-------- AVAILABLE DATA --------

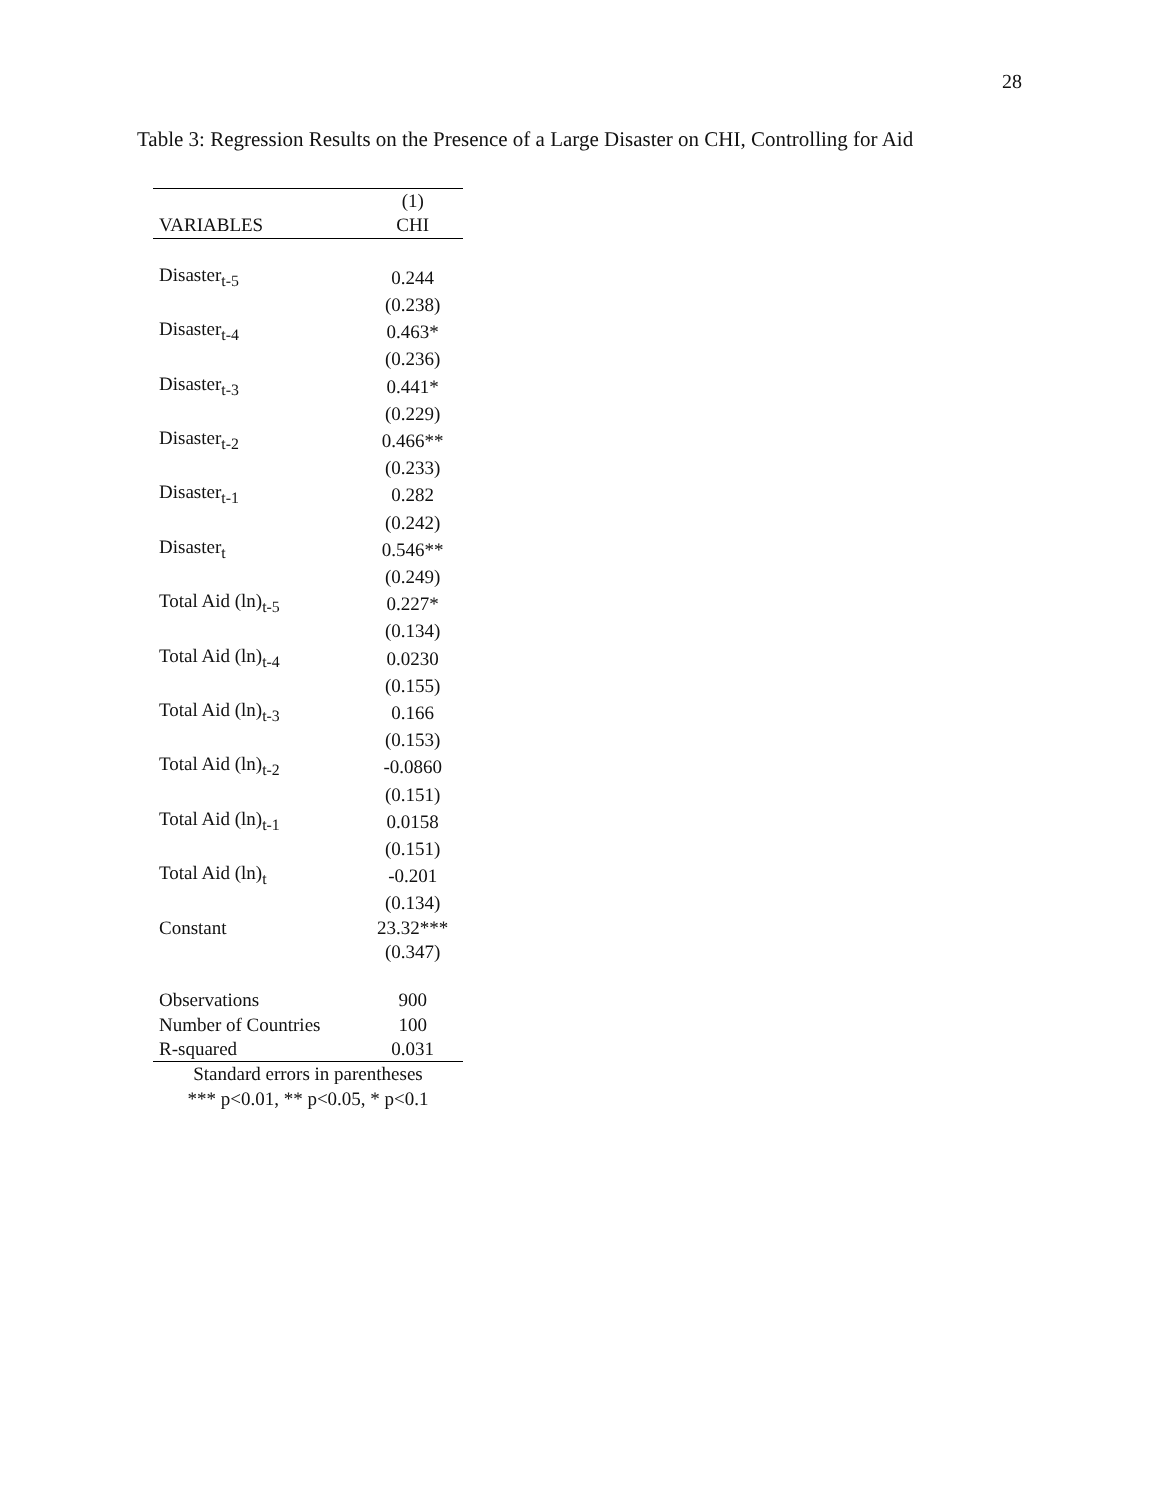28
Table 3: Regression Results on the Presence of a Large Disaster on CHI, Controlling for Aid
| | (1) |
| --- | --- |
| VARIABLES | CHI |
| Disaster<sub>t-5</sub> | 0.244 |
| | (0.238) |
| Disaster<sub>t-4</sub> | 0.463* |
| | (0.236) |
| Disaster<sub>t-3</sub> | 0.441* |
| | (0.229) |
| Disaster<sub>t-2</sub> | 0.466** |
| | (0.233) |
| Disaster<sub>t-1</sub> | 0.282 |
| | (0.242) |
| Disaster<sub>t</sub> | 0.546** |
| | (0.249) |
| Total Aid (ln)<sub>t-5</sub> | 0.227* |
| | (0.134) |
| Total Aid (ln)<sub>t-4</sub> | 0.0230 |
| | (0.155) |
| Total Aid (ln)<sub>t-3</sub> | 0.166 |
| | (0.153) |
| Total Aid (ln)<sub>t-2</sub> | -0.0860 |
| | (0.151) |
| Total Aid (ln)<sub>t-1</sub> | 0.0158 |
| | (0.151) |
| Total Aid (ln)<sub>t</sub> | -0.201 |
| | (0.134) |
| Constant | 23.32*** |
| | (0.347) |
| Observations | 900 |
| Number of Countries | 100 |
| R-squared | 0.031 |
| Standard errors in parentheses | |
| *** p<0.01, ** p<0.05, * p<0.1 | |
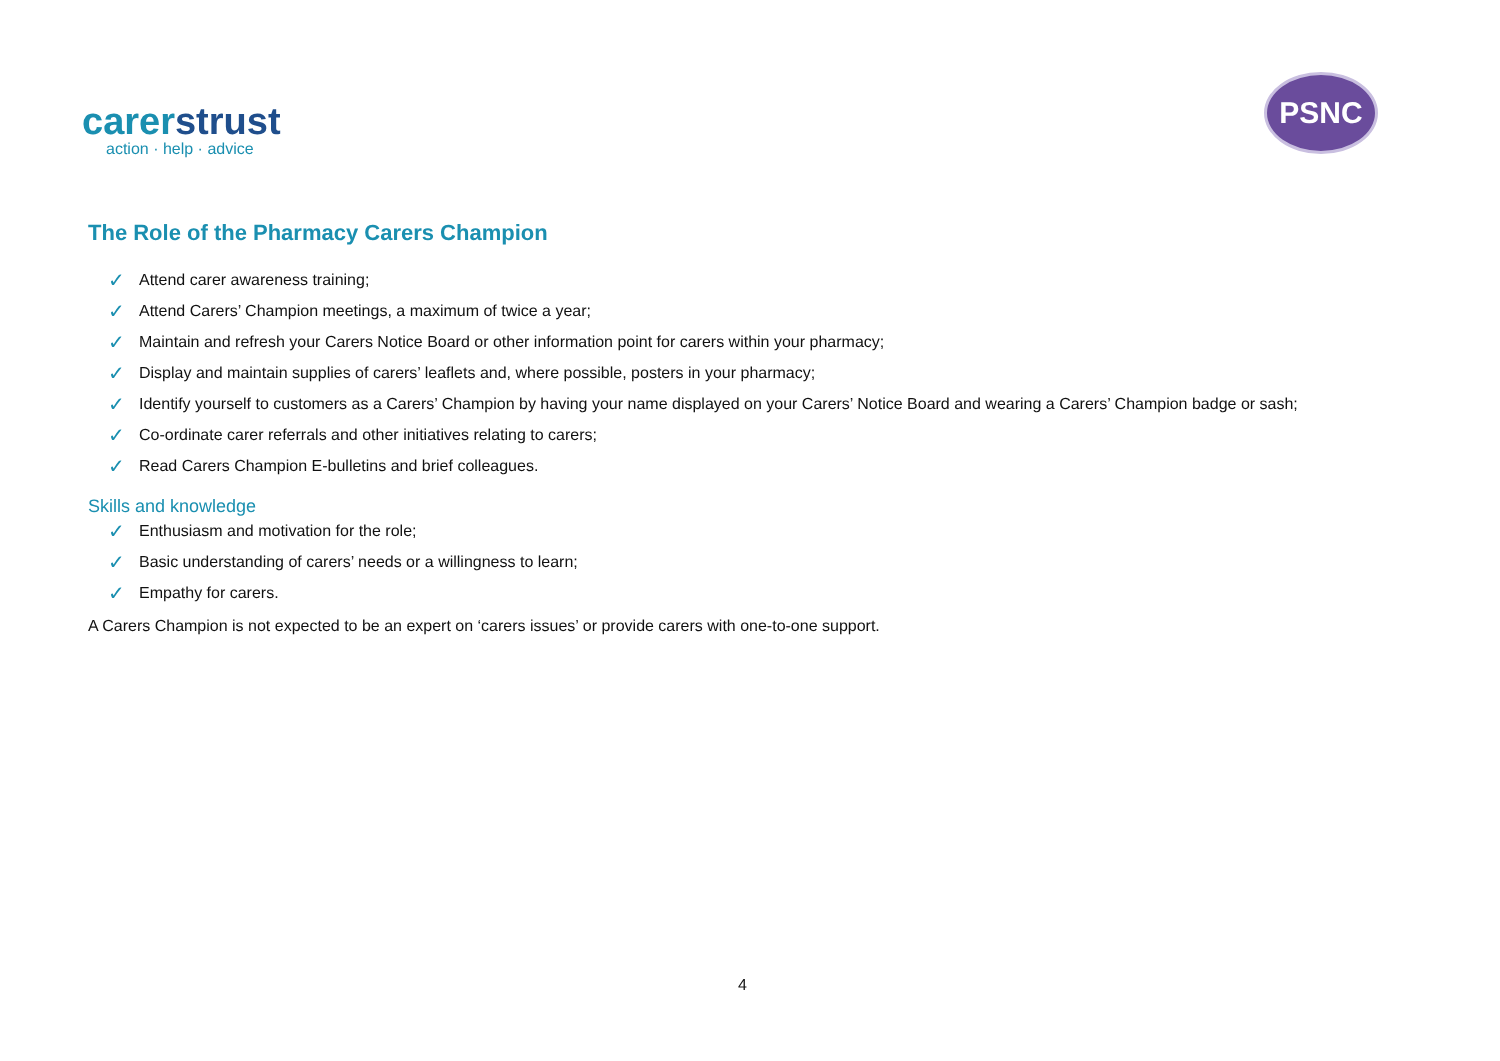carerstrust
action · help · advice
PSNC
The Role of the Pharmacy Carers Champion
✓ Attend carer awareness training;
✓ Attend Carers’ Champion meetings, a maximum of twice a year;
✓ Maintain and refresh your Carers Notice Board or other information point for carers within your pharmacy;
✓ Display and maintain supplies of carers’ leaflets and, where possible, posters in your pharmacy;
✓ Identify yourself to customers as a Carers’ Champion by having your name displayed on your Carers’ Notice Board and wearing a Carers’ Champion badge or sash;
✓ Co-ordinate carer referrals and other initiatives relating to carers;
✓ Read Carers Champion E-bulletins and brief colleagues.
Skills and knowledge
✓ Enthusiasm and motivation for the role;
✓ Basic understanding of carers’ needs or a willingness to learn;
✓ Empathy for carers.
A Carers Champion is not expected to be an expert on ‘carers issues’ or provide carers with one-to-one support.
4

--------

**ABOUT THIS EXERCISE:** Quote each line of the listing exactly, but leave the pictures out.

**SOLUTION TO THIS PROBLEM:**
28
Table 3: Regression Results on the Presence of a Large Disaster on CHI, Controlling for Aid
| | (1) |
| --- | --- |
| VARIABLES | CHI |
| Disaster<sub>t-5</sub> | 0.244 |
| | (0.238) |
| Disaster<sub>t-4</sub> | 0.463* |
| | (0.236) |
| Disaster<sub>t-3</sub> | 0.441* |
| | (0.229) |
| Disaster<sub>t-2</sub> | 0.466** |
| | (0.233) |
| Disaster<sub>t-1</sub> | 0.282 |
| | (0.242) |
| Disaster<sub>t</sub> | 0.546** |
| | (0.249) |
| Total Aid (ln)<sub>t-5</sub> | 0.227* |
| | (0.134) |
| Total Aid (ln)<sub>t-4</sub> | 0.0230 |
| | (0.155) |
| Total Aid (ln)<sub>t-3</sub> | 0.166 |
| | (0.153) |
| Total Aid (ln)<sub>t-2</sub> | -0.0860 |
| | (0.151) |
| Total Aid (ln)<sub>t-1</sub> | 0.0158 |
| | (0.151) |
| Total Aid (ln)<sub>t</sub> | -0.201 |
| | (0.134) |
| Constant | 23.32*** |
| | (0.347) |
| Observations | 900 |
| Number of Countries | 100 |
| R-squared | 0.031 |
| Standard errors in parentheses | |
| *** p<0.01, ** p<0.05, * p<0.1 | |
carerstrust
action · help · advice
PSNC
The Role of the Pharmacy Carers Champion
✓ Attend carer awareness training;
✓ Attend Carers’ Champion meetings, a maximum of twice a year;
✓ Maintain and refresh your Carers Notice Board or other information point for carers within your pharmacy;
✓ Display and maintain supplies of carers’ leaflets and, where possible, posters in your pharmacy;
✓ Identify yourself to customers as a Carers’ Champion by having your name displayed on your Carers’ Notice Board and wearing a Carers’ Champion badge or sash;
✓ Co-ordinate carer referrals and other initiatives relating to carers;
✓ Read Carers Champion E-bulletins and brief colleagues.
Skills and knowledge
✓ Enthusiasm and motivation for the role;
✓ Basic understanding of carers’ needs or a willingness to learn;
✓ Empathy for carers.
A Carers Champion is not expected to be an expert on ‘carers issues’ or provide carers with one-to-one support.
4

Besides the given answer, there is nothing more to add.